_Task goal_.
What follows is a set of records; repeat them exactly, without the pictures.
[Data for this task]
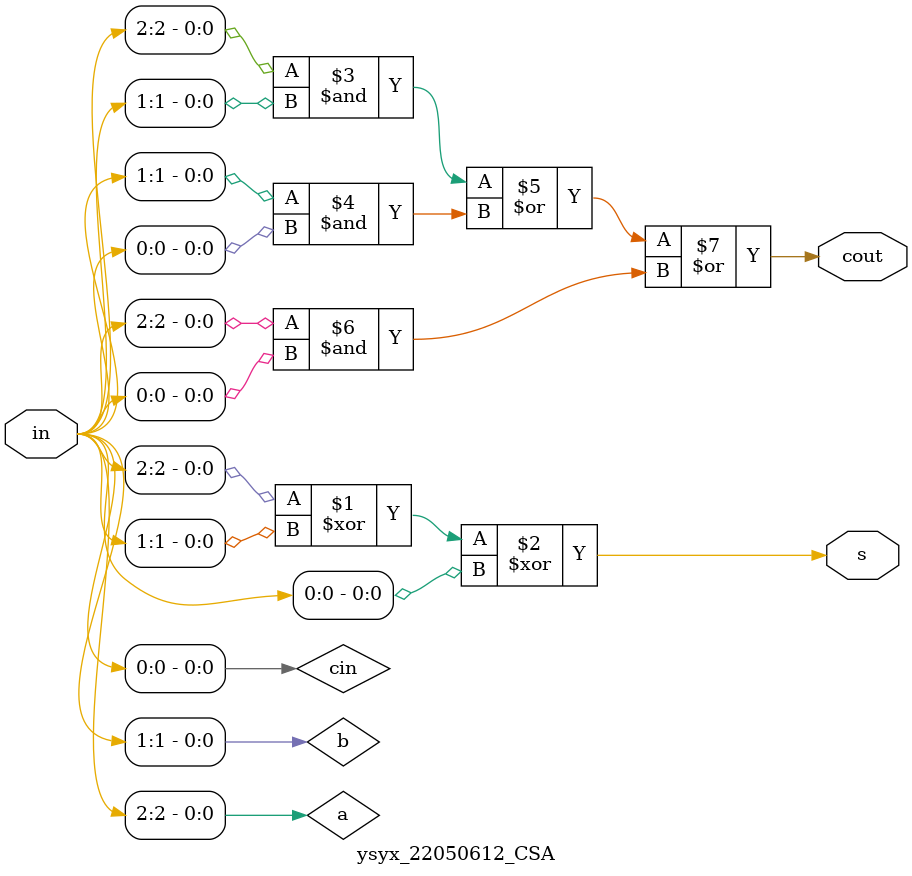
<source format=v>
module ysyx_22050612_CSA(
  input [2:0] in,
  output cout,s

);
wire a,b,cin;
assign a=in[2];
assign b=in[1];
assign cin=in[0];
assign s = a ^ b ^ cin;
assign cout = a & b | b & cin | a & cin;
endmodule

</source>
[/Data for this task]
_Your response_.
<source format=v>
module ysyx_22050612_CSA(
  input [2:0] in,
  output cout,s

);
wire a,b,cin;
assign a=in[2];
assign b=in[1];
assign cin=in[0];
assign s = a ^ b ^ cin;
assign cout = a & b | b & cin | a & cin;
endmodule

</source>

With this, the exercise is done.